Task brief:
Leaving the pictures aside, repeat every line below exactly.

Exercise inputs:
☆ ☆ ☆ ☆ ☆ ☆ ☆

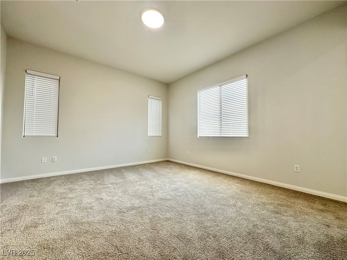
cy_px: 130
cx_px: 174
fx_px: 140
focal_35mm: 14
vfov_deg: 85.7
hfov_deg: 102.1
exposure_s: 1/120
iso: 50
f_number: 2.2
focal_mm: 2.22
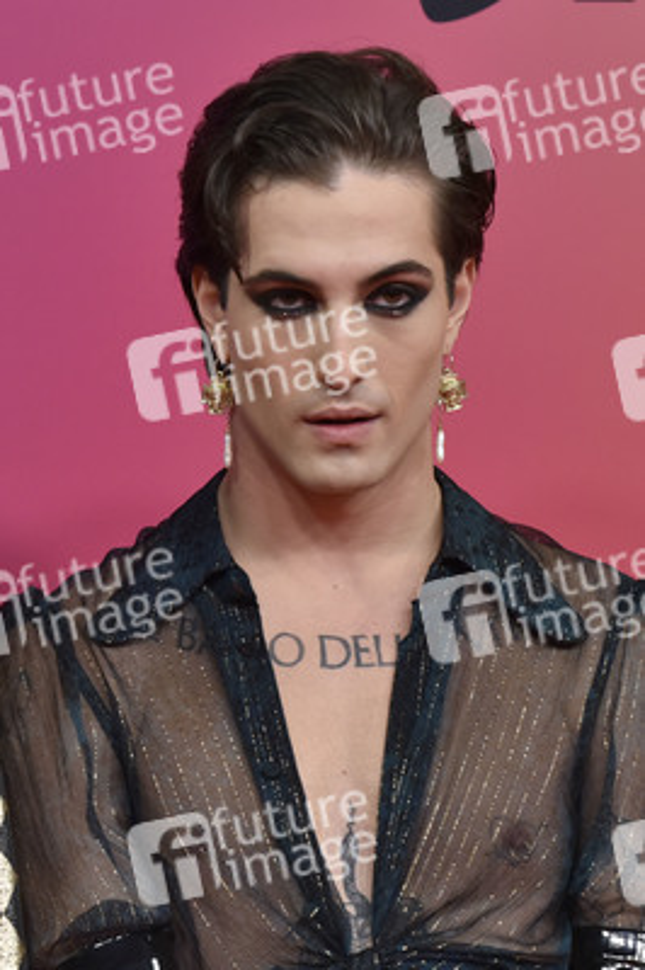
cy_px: 485
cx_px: 322
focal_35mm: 145
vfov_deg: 14.2
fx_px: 3903
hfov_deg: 9.4
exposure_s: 1/200
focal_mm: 145
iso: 2000
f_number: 5.6
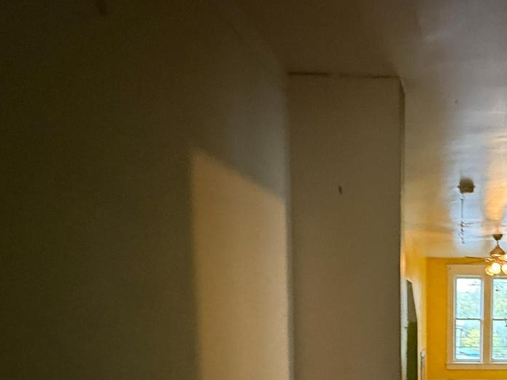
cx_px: 489
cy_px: 346
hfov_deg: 51.4
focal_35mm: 29
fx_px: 425
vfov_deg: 43.7
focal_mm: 2.22
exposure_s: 1/60
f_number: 2.2
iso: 500
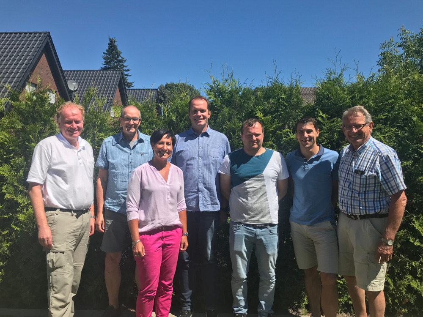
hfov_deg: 63.4
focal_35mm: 28
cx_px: 212
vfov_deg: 49.7
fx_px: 342
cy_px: 158
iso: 20
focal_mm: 3.99
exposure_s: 1/2457
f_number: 1.8
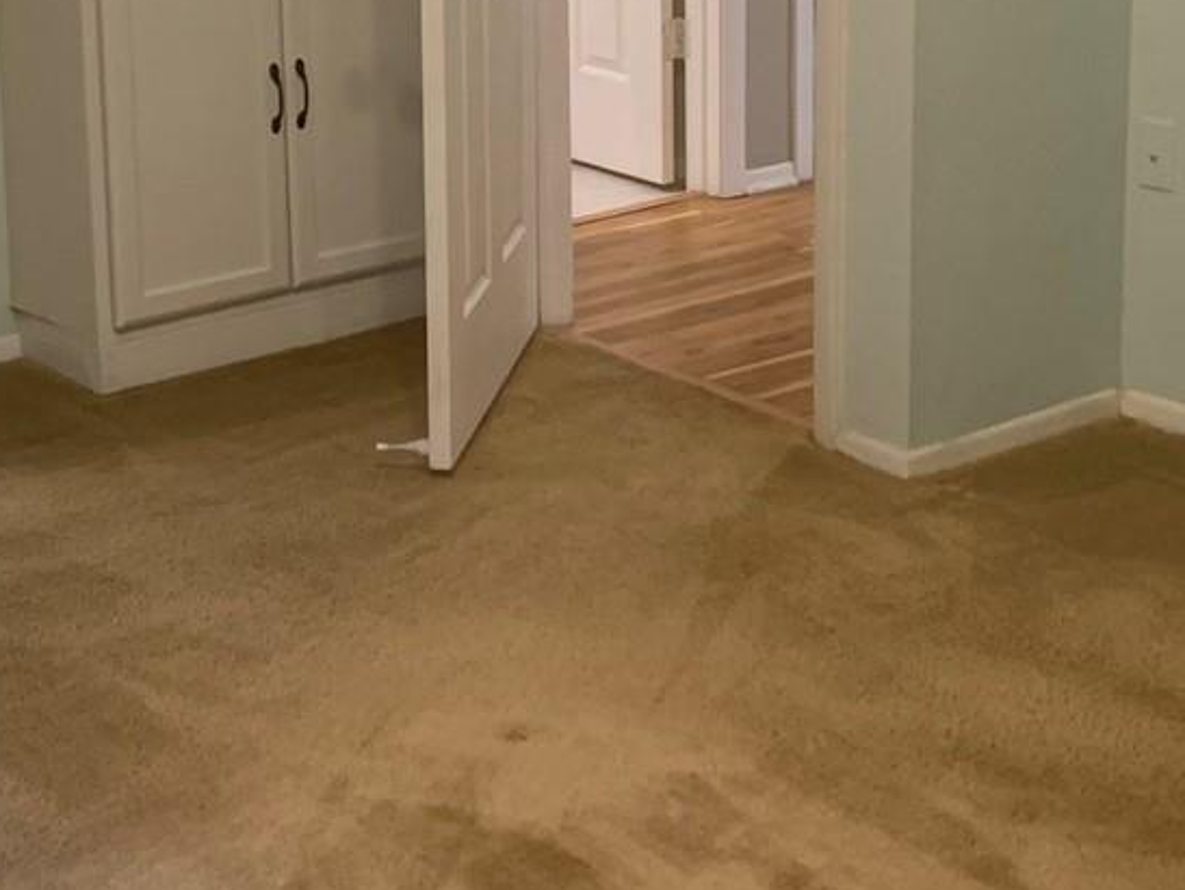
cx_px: 492
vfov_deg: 19.1
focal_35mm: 76
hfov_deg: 25.6
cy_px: 89
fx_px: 2603
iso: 160
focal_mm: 4.25
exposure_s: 1/60
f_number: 1.8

☆ ☆ ☆ ☆ ☆ ☆ ☆

Answer to this problem:
cy_px: 130
cx_px: 174
fx_px: 140
focal_35mm: 14
vfov_deg: 85.7
hfov_deg: 102.1
exposure_s: 1/120
iso: 50
f_number: 2.2
focal_mm: 2.22
cy_px: 485
cx_px: 322
focal_35mm: 145
vfov_deg: 14.2
fx_px: 3903
hfov_deg: 9.4
exposure_s: 1/200
focal_mm: 145
iso: 2000
f_number: 5.6
cx_px: 489
cy_px: 346
hfov_deg: 51.4
focal_35mm: 29
fx_px: 425
vfov_deg: 43.7
focal_mm: 2.22
exposure_s: 1/60
f_number: 2.2
iso: 500
hfov_deg: 63.4
focal_35mm: 28
cx_px: 212
vfov_deg: 49.7
fx_px: 342
cy_px: 158
iso: 20
focal_mm: 3.99
exposure_s: 1/2457
f_number: 1.8
cx_px: 492
vfov_deg: 19.1
focal_35mm: 76
hfov_deg: 25.6
cy_px: 89
fx_px: 2603
iso: 160
focal_mm: 4.25
exposure_s: 1/60
f_number: 1.8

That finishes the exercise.